By Tracy Farhad

Solvang Conference & Visitors Bureau

Tourism — essentially the act of people traveling for business or pleasure — has been happening since the beginning of time.

Solvang certainly has been a destination for centuries, dating back to Native American, Spanish, Mexican and Anglo visitors, especially the Danish-Americans who founded the community in 1911 as a place to embrace their heritage, culture, music and cuisine.

Then, in 1947, idyllic Solvang was “discovered” by a Saturday Evening Post journalist who described us as “Little Denmark” and a “spotless Danish village that blooms like a rose.” This favorable coverage encouraged visitors to come experience Solvang for themselves, and my job is make sure they continue to do so today.

Nationwide and in California, tourism is one of America’s largest industries, and so it is in Solvang. May was California Tourism Month and the theme was “Tourism Matters” — it certainly does here in Solvang.

Consider the positive impact that visitors create on Solvang’s hotels, restaurants, retailers, museums and countless other businesses.

Based upon our most recent visitor surveys, Solvang welcomes more than 1.5 million travelers from around the world annually for day trips and overnight stay to experience our Danish heritage and unique attractions. They spend an average of $190 per day, and more than 14 percent comes from international visitors who tend to stay longer and spend even more money here.

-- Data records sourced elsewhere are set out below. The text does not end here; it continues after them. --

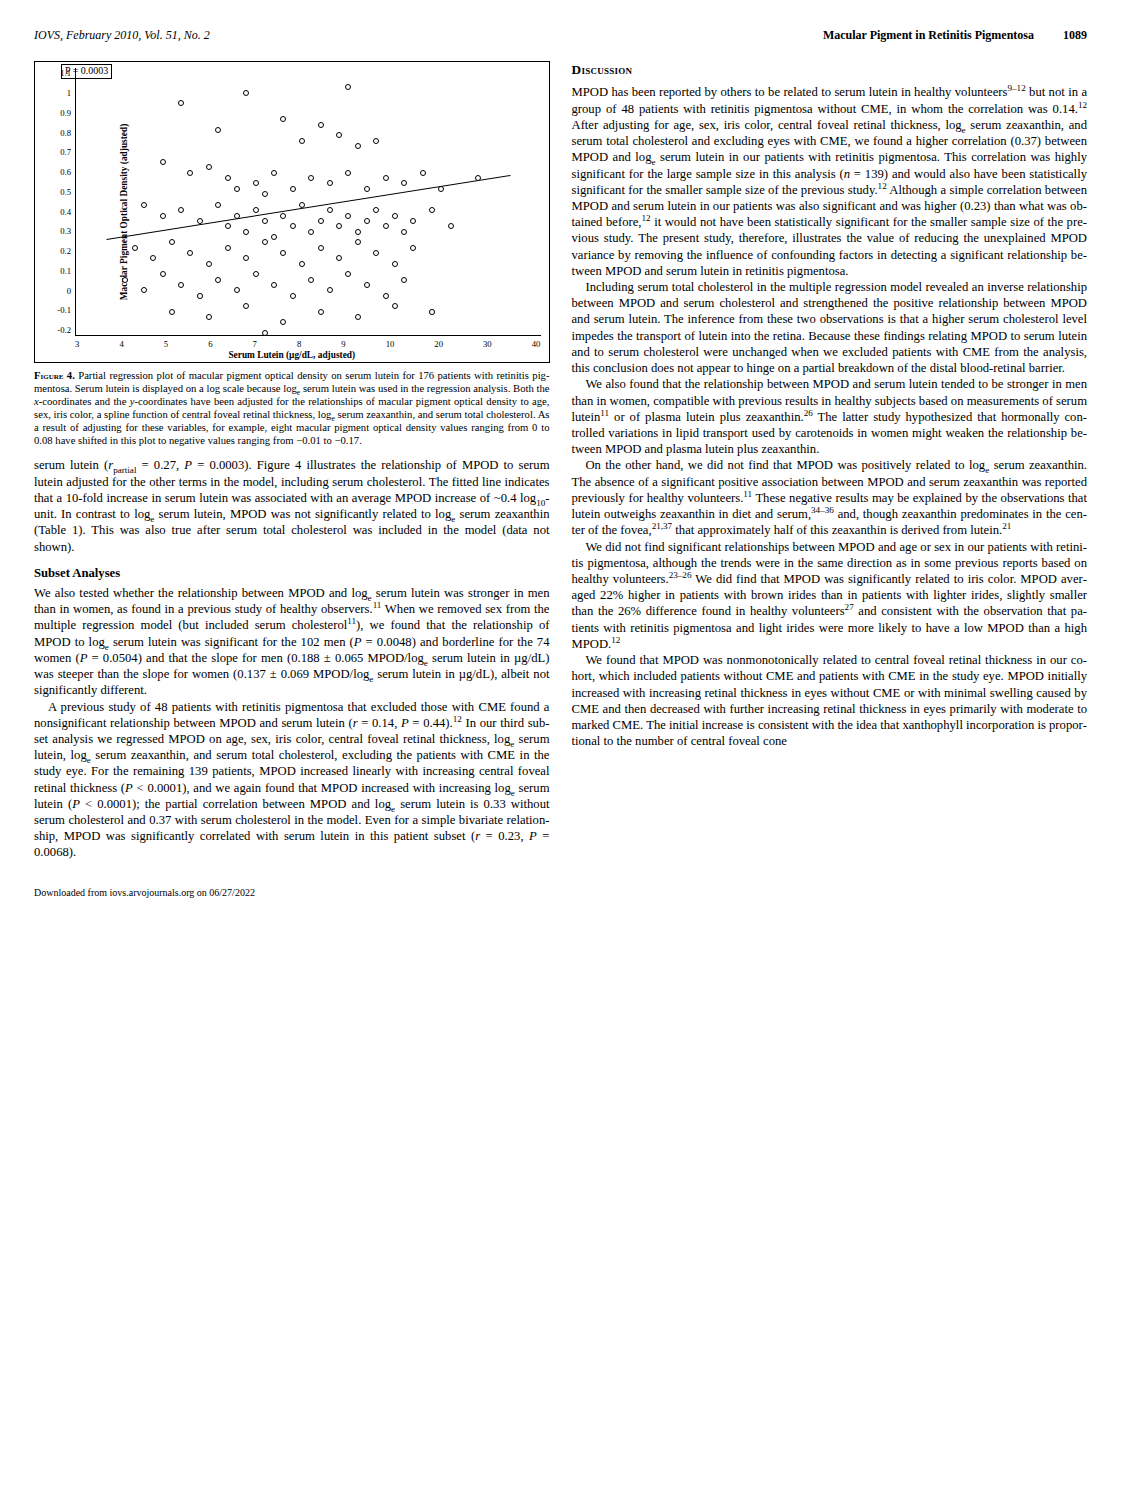IOVS, February 2010, Vol. 51, No. 2
Macular Pigment in Retinitis Pigmentosa 1089
P = 0.0003
Macular Pigment Optical Density (adjusted)
1.1
1
0.9
0.8
0.7
0.6
0.5
0.4
0.3
0.2
0.1
0
-0.1
-0.2
3
4
5
6
7
8
9
10
20
30
40
Serum Lutein (µg/dL, adjusted)
Figure 4. Partial regression plot of macular pigment optical density on serum lutein for 176 patients with retinitis pigmentosa. Serum lutein is displayed on a log scale because loge serum lutein was used in the regression analysis. Both the x-coordinates and the y-coordinates have been adjusted for the relationships of macular pigment optical density to age, sex, iris color, a spline function of central foveal retinal thickness, loge serum zeaxanthin, and serum total cholesterol. As a result of adjusting for these variables, for example, eight macular pigment optical density values ranging from 0 to 0.08 have shifted in this plot to negative values ranging from −0.01 to −0.17.
serum lutein (rpartial = 0.27, P = 0.0003). Figure 4 illustrates the relationship of MPOD to serum lutein adjusted for the other terms in the model, including serum cholesterol. The fitted line indicates that a 10-fold increase in serum lutein was associated with an average MPOD increase of ~0.4 log10-unit. In contrast to loge serum lutein, MPOD was not significantly related to loge serum zeaxanthin (Table 1). This was also true after serum total cholesterol was included in the model (data not shown).
Subset Analyses
We also tested whether the relationship between MPOD and loge serum lutein was stronger in men than in women, as found in a previous study of healthy observers.11 When we removed sex from the multiple regression model (but included serum cholesterol11), we found that the relationship of MPOD to loge serum lutein was significant for the 102 men (P = 0.0048) and borderline for the 74 women (P = 0.0504) and that the slope for men (0.188 ± 0.065 MPOD/loge serum lutein in µg/dL) was steeper than the slope for women (0.137 ± 0.069 MPOD/loge serum lutein in µg/dL), albeit not significantly different.
A previous study of 48 patients with retinitis pigmentosa that excluded those with CME found a nonsignificant relationship between MPOD and serum lutein (r = 0.14, P = 0.44).12 In our third subset analysis we regressed MPOD on age, sex, iris color, central foveal retinal thickness, loge serum lutein, loge serum zeaxanthin, and serum total cholesterol, excluding the patients with CME in the study eye. For the remaining 139 patients, MPOD increased linearly with increasing central foveal retinal thickness (P < 0.0001), and we again found that MPOD increased with increasing loge serum lutein (P < 0.0001); the partial correlation between MPOD and loge serum lutein is 0.33 without serum cholesterol and 0.37 with serum cholesterol in the model. Even for a simple bivariate relationship, MPOD was significantly correlated with serum lutein in this patient subset (r = 0.23, P = 0.0068).
Discussion
MPOD has been reported by others to be related to serum lutein in healthy volunteers9–12 but not in a group of 48 patients with retinitis pigmentosa without CME, in whom the correlation was 0.14.12 After adjusting for age, sex, iris color, central foveal retinal thickness, loge serum zeaxanthin, and serum total cholesterol and excluding eyes with CME, we found a higher correlation (0.37) between MPOD and loge serum lutein in our patients with retinitis pigmentosa. This correlation was highly significant for the large sample size in this analysis (n = 139) and would also have been statistically significant for the smaller sample size of the previous study.12 Although a simple correlation between MPOD and serum lutein in our patients was also significant and was higher (0.23) than what was obtained before,12 it would not have been statistically significant for the smaller sample size of the previous study. The present study, therefore, illustrates the value of reducing the unexplained MPOD variance by removing the influence of confounding factors in detecting a significant relationship between MPOD and serum lutein in retinitis pigmentosa.
Including serum total cholesterol in the multiple regression model revealed an inverse relationship between MPOD and serum cholesterol and strengthened the positive relationship between MPOD and serum lutein. The inference from these two observations is that a higher serum cholesterol level impedes the transport of lutein into the retina. Because these findings relating MPOD to serum lutein and to serum cholesterol were unchanged when we excluded patients with CME from the analysis, this conclusion does not appear to hinge on a partial breakdown of the distal blood-retinal barrier.
We also found that the relationship between MPOD and serum lutein tended to be stronger in men than in women, compatible with previous results in healthy subjects based on measurements of serum lutein11 or of plasma lutein plus zeaxanthin.26 The latter study hypothesized that hormonally controlled variations in lipid transport used by carotenoids in women might weaken the relationship between MPOD and plasma lutein plus zeaxanthin.
On the other hand, we did not find that MPOD was positively related to loge serum zeaxanthin. The absence of a significant positive association between MPOD and serum zeaxanthin was reported previously for healthy volunteers.11 These negative results may be explained by the observations that lutein outweighs zeaxanthin in diet and serum,34–36 and, though zeaxanthin predominates in the center of the fovea,21,37 that approximately half of this zeaxanthin is derived from lutein.21
We did not find significant relationships between MPOD and age or sex in our patients with retinitis pigmentosa, although the trends were in the same direction as in some previous reports based on healthy volunteers.23–26 We did find that MPOD was significantly related to iris color. MPOD averaged 22% higher in patients with brown irides than in patients with lighter irides, slightly smaller than the 26% difference found in healthy volunteers27 and consistent with the observation that patients with retinitis pigmentosa and light irides were more likely to have a low MPOD than a high MPOD.12
We found that MPOD was nonmonotonically related to central foveal retinal thickness in our cohort, which included patients without CME and patients with CME in the study eye. MPOD initially increased with increasing retinal thickness in eyes without CME or with minimal swelling caused by CME and then decreased with further increasing retinal thickness in eyes primarily with moderate to marked CME. The initial increase is consistent with the idea that xanthophyll incorporation is proportional to the number of central foveal cone
Downloaded from iovs.arvojournals.org on 06/27/2022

The tourism multiplier effect (for example, a visitor stays in a hotel that buys products and services and pays wages) trickles down into all segments of our local economy, even including my son’s orthodontist.

Why does Solvang tourism matter to you? More than 50 percent of the city’s general fund revenue is derived from retail sales tax and hotel transient occupancy tax (known as TOT or bed tax, with visitors paying 12 percent on top of their hotel room rate per night).

According to our studies at the Solvang Conference & Visitors Bureau, Solvang households would pay $1,450 more in taxes without the tax revenue generated by the local tourism industry.

And tourism provides for the enhanced quality of life we enjoy by providing more outstanding dining, shopping and recreational opportunities than our 5,245 residents could possibly support on their own.

Frankly, tourism is the only industry in which consumers arrive, spend and leave — with limited environmental impact yet with important economic benefits.

To welcome visitors and encourage them to stay overnight, especially midweek, and spend their hard-earned dollars here, the Solvang Visitor Information Center at 1639 Copenhagen Drive is operated by the Solvang Conference & Visitors Bureau and open from 9 a.m. to 5 p.m. daily. Stop by and meet our staff of friendly locals who make referrals to local businesses and organizations, distribute free information, maps, guides and that famous Solvang hospitality.

Tourism matters matter in Solvang!


Tracy Farhad is executive director of the nonprofit Solvang Conference & Visitors Bureau, which promotes the culture, cuisine, shopping, arts and attractions of Solvang.